> Material provided:

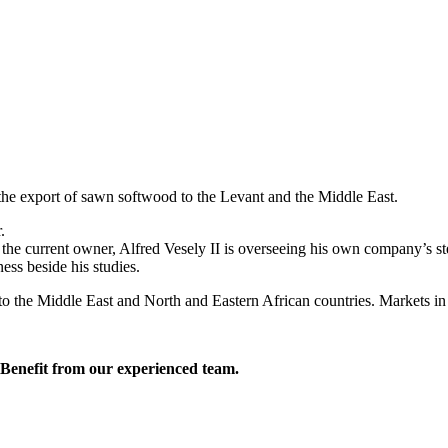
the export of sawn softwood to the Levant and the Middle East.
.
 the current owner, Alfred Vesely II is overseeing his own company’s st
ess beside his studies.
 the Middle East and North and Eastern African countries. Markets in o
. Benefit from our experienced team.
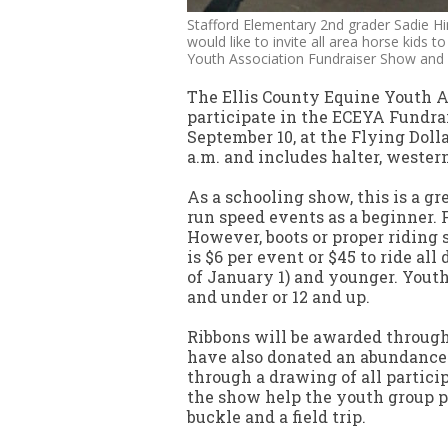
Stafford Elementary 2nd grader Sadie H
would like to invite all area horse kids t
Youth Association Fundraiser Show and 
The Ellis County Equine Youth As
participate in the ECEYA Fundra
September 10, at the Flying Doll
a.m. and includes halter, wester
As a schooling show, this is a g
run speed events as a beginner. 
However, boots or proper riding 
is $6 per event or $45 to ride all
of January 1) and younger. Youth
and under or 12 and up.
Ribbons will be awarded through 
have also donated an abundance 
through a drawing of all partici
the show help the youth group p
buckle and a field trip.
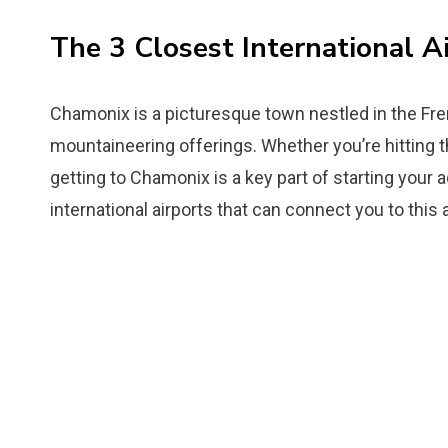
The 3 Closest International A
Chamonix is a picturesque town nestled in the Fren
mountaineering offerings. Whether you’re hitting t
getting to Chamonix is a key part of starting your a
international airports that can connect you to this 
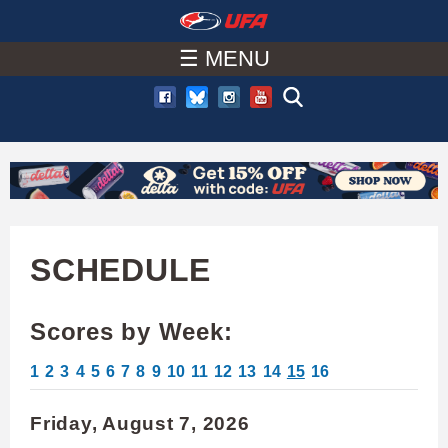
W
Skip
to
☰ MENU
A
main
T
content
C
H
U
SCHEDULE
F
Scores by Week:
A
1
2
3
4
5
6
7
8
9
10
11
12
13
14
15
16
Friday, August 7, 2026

> What you should do:
Look through the records for the string "this". Copy every line that has it.

> Result of the task:
As a schooling show, this is a g
international airports that can connect you to this 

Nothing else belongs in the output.